When the young citizenry of Afghanistan is moving to foreign countries for higher education, it echoes two things: either there are not qualified and professional cadres at public and private universities or the universities themselves do not have the soft power of attraction and appeal to convince the young generations to pursue their higher education inside Afghanistan. In my view, there are adequate professional cadres in Afghanistan who have master’s degree and PhD from top universities either of neighboring countries, European countries, or America. But unfortunately, most of the higher education institutions in Afghanistan particularly public higher education enterprises do not have professional, standardized, and rigorous educational leadership and effective policymaking mechanisms for attracting the students and recruiting the qualified instructors.
Public universities in Afghanistan besides their weak and abortive managerial and leadership systems have a specific glass ceiling for recruitment of new faculty, and anyone crossing that level, their chance to be recruited is controversial or it gives the signal of rejection. But what about the private universities? Since they do not have such unbreakable glass ceiling, when they are not able to attract both the talented students and highly potential faculty, it showcases that there is something wrong either with their recruitment policy, leadership and managerial mechanisms, or with their entire academic essence and ethos. 

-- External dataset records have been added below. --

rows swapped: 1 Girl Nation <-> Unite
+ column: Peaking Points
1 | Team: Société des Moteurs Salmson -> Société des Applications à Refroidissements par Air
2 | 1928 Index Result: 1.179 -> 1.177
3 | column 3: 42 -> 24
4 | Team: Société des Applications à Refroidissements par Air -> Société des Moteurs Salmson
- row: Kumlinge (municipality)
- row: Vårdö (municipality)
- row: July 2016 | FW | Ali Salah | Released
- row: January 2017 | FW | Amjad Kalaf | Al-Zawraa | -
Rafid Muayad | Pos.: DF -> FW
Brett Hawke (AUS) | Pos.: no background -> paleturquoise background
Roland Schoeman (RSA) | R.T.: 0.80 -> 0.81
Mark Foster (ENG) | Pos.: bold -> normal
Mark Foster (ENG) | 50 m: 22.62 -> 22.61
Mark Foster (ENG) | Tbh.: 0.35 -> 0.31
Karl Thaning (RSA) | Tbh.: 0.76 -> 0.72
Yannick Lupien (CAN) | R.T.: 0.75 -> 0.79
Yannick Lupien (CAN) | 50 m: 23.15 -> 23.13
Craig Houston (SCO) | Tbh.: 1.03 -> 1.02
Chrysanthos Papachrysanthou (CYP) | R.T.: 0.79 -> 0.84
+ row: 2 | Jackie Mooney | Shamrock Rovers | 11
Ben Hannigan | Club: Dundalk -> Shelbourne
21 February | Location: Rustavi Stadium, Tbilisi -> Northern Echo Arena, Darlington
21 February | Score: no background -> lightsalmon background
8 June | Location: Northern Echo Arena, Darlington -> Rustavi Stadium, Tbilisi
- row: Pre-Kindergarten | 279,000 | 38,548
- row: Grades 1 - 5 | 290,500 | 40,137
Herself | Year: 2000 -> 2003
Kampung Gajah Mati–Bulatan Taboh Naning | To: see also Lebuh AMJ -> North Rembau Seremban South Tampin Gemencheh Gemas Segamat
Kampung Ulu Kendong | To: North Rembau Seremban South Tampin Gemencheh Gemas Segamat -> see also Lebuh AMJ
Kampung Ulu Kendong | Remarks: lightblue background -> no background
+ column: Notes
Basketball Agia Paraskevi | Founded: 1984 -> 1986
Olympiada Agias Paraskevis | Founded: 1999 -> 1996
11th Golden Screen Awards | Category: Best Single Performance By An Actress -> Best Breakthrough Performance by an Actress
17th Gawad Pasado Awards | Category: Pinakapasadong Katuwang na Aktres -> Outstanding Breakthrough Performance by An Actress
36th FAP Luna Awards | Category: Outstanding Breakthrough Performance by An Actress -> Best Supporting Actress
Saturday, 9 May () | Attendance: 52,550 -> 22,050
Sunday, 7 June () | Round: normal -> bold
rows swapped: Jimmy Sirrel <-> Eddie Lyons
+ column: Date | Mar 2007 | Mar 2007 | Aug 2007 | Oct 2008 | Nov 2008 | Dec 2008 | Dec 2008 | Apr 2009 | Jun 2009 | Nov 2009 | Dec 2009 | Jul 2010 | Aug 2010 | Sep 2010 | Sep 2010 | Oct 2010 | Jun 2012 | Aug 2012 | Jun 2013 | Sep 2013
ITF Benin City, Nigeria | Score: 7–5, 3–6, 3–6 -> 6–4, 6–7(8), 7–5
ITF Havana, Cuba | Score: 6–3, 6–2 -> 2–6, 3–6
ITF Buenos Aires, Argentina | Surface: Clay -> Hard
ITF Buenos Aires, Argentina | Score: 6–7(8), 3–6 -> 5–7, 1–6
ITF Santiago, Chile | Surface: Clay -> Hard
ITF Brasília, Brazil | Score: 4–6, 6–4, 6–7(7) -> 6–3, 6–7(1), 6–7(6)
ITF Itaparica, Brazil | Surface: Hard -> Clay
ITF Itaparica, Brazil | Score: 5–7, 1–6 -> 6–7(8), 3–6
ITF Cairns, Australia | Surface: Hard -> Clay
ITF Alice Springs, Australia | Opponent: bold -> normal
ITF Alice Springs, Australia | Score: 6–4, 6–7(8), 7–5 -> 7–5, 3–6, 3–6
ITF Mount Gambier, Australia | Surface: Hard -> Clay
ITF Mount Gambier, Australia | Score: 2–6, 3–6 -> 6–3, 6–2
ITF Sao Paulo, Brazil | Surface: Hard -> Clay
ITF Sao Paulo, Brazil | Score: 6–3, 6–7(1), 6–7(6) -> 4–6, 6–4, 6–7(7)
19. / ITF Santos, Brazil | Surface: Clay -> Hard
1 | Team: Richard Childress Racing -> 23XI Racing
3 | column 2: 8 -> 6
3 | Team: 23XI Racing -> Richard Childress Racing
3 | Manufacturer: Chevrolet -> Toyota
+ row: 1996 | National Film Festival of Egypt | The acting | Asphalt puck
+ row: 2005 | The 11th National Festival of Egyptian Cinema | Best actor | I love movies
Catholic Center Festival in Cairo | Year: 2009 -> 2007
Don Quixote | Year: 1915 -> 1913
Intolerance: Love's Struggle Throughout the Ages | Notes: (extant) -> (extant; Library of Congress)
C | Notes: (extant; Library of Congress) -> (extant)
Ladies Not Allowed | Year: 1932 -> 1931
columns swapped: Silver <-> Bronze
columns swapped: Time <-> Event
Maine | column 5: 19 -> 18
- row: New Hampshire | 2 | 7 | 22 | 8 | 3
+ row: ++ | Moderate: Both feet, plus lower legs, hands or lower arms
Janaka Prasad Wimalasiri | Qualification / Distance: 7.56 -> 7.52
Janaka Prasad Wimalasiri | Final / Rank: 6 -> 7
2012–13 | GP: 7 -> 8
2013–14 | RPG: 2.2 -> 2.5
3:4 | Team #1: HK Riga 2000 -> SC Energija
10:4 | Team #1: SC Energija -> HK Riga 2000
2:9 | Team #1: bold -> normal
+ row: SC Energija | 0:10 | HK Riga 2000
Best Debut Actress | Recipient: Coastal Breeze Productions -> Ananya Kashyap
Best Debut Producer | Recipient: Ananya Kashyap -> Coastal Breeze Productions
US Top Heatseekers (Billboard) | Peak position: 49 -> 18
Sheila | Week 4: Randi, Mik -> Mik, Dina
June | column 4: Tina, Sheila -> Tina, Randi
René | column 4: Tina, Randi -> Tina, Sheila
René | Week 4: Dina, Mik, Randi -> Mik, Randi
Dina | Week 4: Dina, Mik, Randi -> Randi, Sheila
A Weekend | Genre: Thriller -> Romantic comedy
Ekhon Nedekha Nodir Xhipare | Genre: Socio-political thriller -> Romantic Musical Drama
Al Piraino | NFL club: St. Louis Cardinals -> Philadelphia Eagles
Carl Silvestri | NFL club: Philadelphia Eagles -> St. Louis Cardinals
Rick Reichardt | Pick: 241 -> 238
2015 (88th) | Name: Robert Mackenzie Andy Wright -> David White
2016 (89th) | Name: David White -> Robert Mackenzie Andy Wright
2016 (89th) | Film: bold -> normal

Nobody can deny that private and public universities in Afghanistan brought many effective and vital changes in the society. We started almost with zero, eroded and damaged educational infrastructures after the fall of Taliban’s regime, and currently there are 82 private institutes of higher education and universities and 22 public universities in Afghanistan. It projects that in terms of quantity we went ahead very fast and well but how much in terms of quality, the higher education in Afghanistan improved, is the question that every citizen of Afghanistan is asking themselves. In effect, some of the private institutions in Afghanistan are doing great and have enough potentials for tangible and considerable advancement and development; in other words, can move Afghanistan into the next phase of development providing that they are managed well. 
When Mahbubani is talking about entering the next phase of development, he refers this valuable and important obligation to higher education institutions of a country. Indeed, higher education institutions are the cornerstones of a country. In order to move Afghanistan into the next stage of development, higher education institutions in Afghanistan need to embrace a central and instrumental change. Public universities need to standardize and renovate their faculty recruitment policy, teaching methodologies, examination procedures, entrance matriculation, and their staff and students’ evaluation process. Moreover, public institutions need desperately to substitute meritocracy and academic competencies in lieu of kingship and nepotism in the crux of their performances, and must restructure their leadership and managerial schemes accordingly. Likewise, private universities need to streamline their mission statement from trading on their credentials to serving the public on their credentials, and bring fundamental and key metamorphosis in their leadership approach regarding the essence of higher education.